Di kawasan Asia, mayoritas mata uang berada di zona hijau. Won Korea Selatan menguat 0,41 persen, peso Filipina 0,1 persen, dolar Singapura 0,07 persen, dan ringgit Malaysia 0,05 persen.

Sementara yen Jepang melemah 0,13 persen, baht Thailand minus 0,1 persen, dan dolar Hong Kong minus 0,01 persen. Sebaliknya, mayoritas mata uang utama negara maju justru berada di zona merah.


Dolar Kanada melemah 0,05 persen, dolar Australia minus 0,03 persen, dan franc Swiss minus 0,01 persen. Sementara poundsterling Inggris stagnan. Sedangkan euro Eropa dan rubel Rusia menguat 0,01 persen dan 0,03 persen dari dolar AS.
Analis CSA Research Institute Reza Priyambada memperkirakan rupiah akan kembali meneruskan penguatannya pada hari ini dengan bergerak di rentang Rp15.188-15.210 per dolar AS.

"Rupiah yang mulai menguat bisa menjadi peluang untuk kembali melanjutkan kenaikan seiring masih adanya sejumlah sentimen positif," ujar Reza, Rabu (17/10).

Sentimen positif itu, katanya, masih berasal dari rilis data penjualan ritel AS yang lebih rendah dari ekspektasi pasar. Sentimen juga datang dari ketegangan antara AS dengan Arab Saudi.
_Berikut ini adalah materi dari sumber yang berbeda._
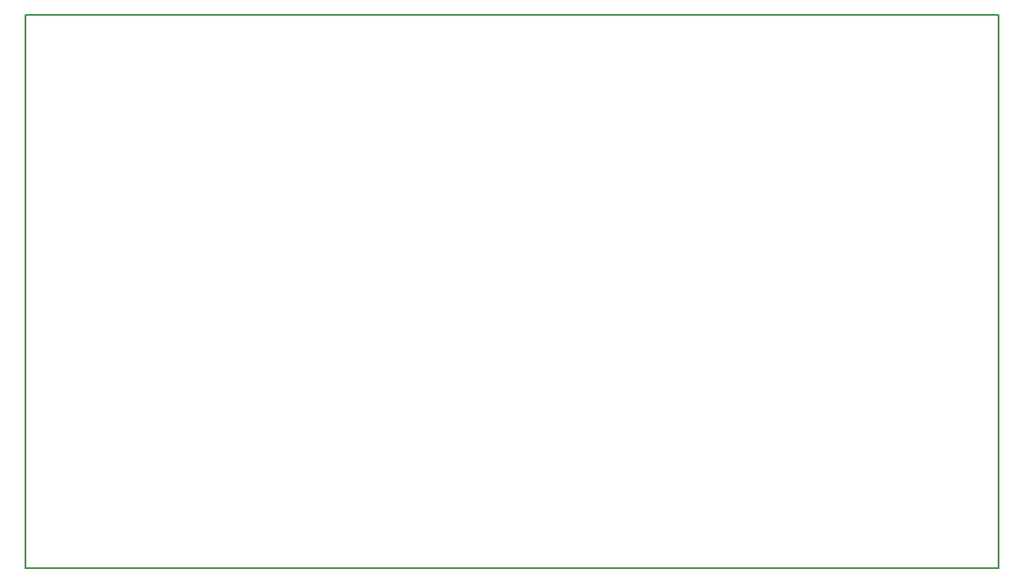
<source format=gbr>
G04 #@! TF.GenerationSoftware,KiCad,Pcbnew,5.0.0*
G04 #@! TF.CreationDate,2018-12-31T10:44:11-05:00*
G04 #@! TF.ProjectId,controller,636F6E74726F6C6C65722E6B69636164,rev?*
G04 #@! TF.SameCoordinates,Original*
G04 #@! TF.FileFunction,Profile,NP*
%FSLAX46Y46*%
G04 Gerber Fmt 4.6, Leading zero omitted, Abs format (unit mm)*
G04 Created by KiCad (PCBNEW 5.0.0) date Mon Dec 31 10:44:11 2018*
%MOMM*%
%LPD*%
G01*
G04 APERTURE LIST*
%ADD10C,0.200000*%
G04 APERTURE END LIST*
D10*
X32260000Y-19840000D02*
X32260000Y-73340000D01*
X126260000Y-19840000D02*
X32260000Y-19840000D01*
X126260000Y-73340000D02*
X126260000Y-19840000D01*
X32260000Y-73340000D02*
X126260000Y-73340000D01*
M02*

</source>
Sedangkan di domestik, rupiah kemungkinan besar juga akan tertopang oleh rilis sumbangan ekonomi sebesar 0,05 persen dari perhelatan Asian Games 2018. Topangan lain juga datang dari perubahan asumsi kurs rupiah yang dilakukan pemerintah menjadi Rp15 ribu per dolar AS.